Dabei war das Jahr durchaus schwierig. Den Anfang machte eine Cyberattacke, die den Konzern drei Wochen lahmlegte. Die Integration von Danone Waters unter ein Dach mit den nach Umsatz etwa gleich großen Sparten Dairy (Actimel, Activia, Dany, Fruchtzwerge) und Nutrition (Milupa), sowie der noch kleineren Milch-Ersatzsparte (Alpro) hat auf der Fläche zwar geklappt. Im Backoffice mit unterschiedlichen Rechnungsabwicklungen und ERP-Systemen knirscht es freilich bis heute. Von der modernen Aufstellung der Wassersparte sind die eher gemütlichen Moprokollegen in München weit entfernt. Danone Deutschland insgesamt soll laut INSIDERN leicht unter Vorjahr abgeschlossen haben haben.
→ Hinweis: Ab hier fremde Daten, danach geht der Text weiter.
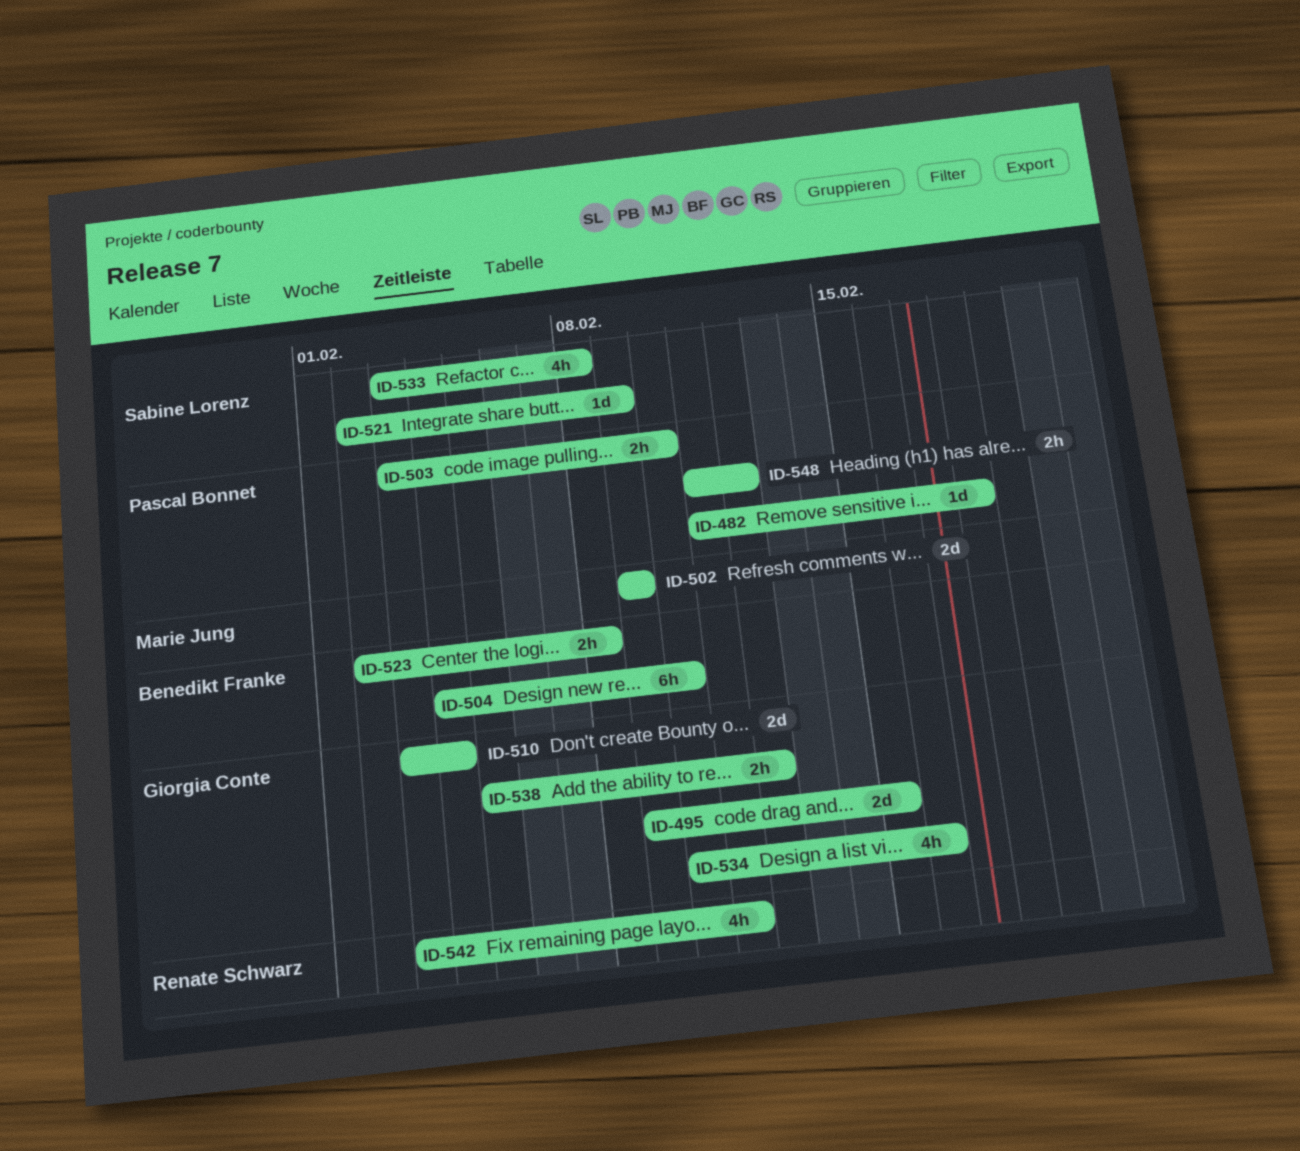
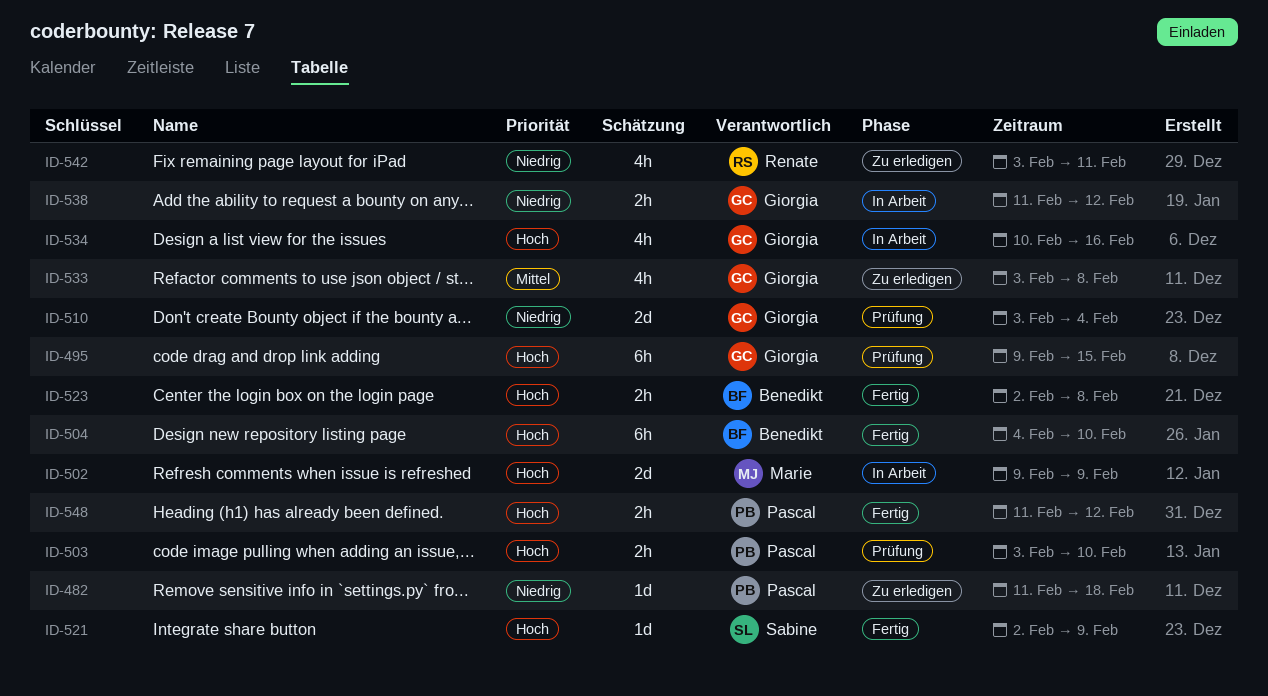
ID-495, estimate: 2d -> 6h
ID-533, owner: Sabine Lorenz -> Giorgia Conte
ID-538, start: Feb 5 -> Feb 11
Eine Auseinandersetzung mit Rewe beantwortete der Konzern mit einem Lieferstopp. Vier Wochen lang waren Danone-Artikel aus den Ordersätzen verschwunden. Auch Volvic und Evian.
In all den Wirren ging das jüngste Baby verloren. Die Mehrweg-Variante Volvic Naturwald-Quelle, mit der die aus den Vogesen herbeigekarrte PET-Marke deutsche Glas-Fans überzeugen wollte, wurde noch in der ersten Testphase eingestellt. Ergebnisse der Pilotmärkte (u.a. Getränke Hoffmann) waren noch gar nicht ausgewertet, als Danone plötzlich den Stecker zog und das Experiment abbrach. Viele zehntausend Kisten wurden geschreddert, die N2-GDB-Flaschen, in die Naturwald-Quelle gefüllt werden sollte, fanden bei Danones Abfüllpartner Hochwald-Sprudel Verwendung.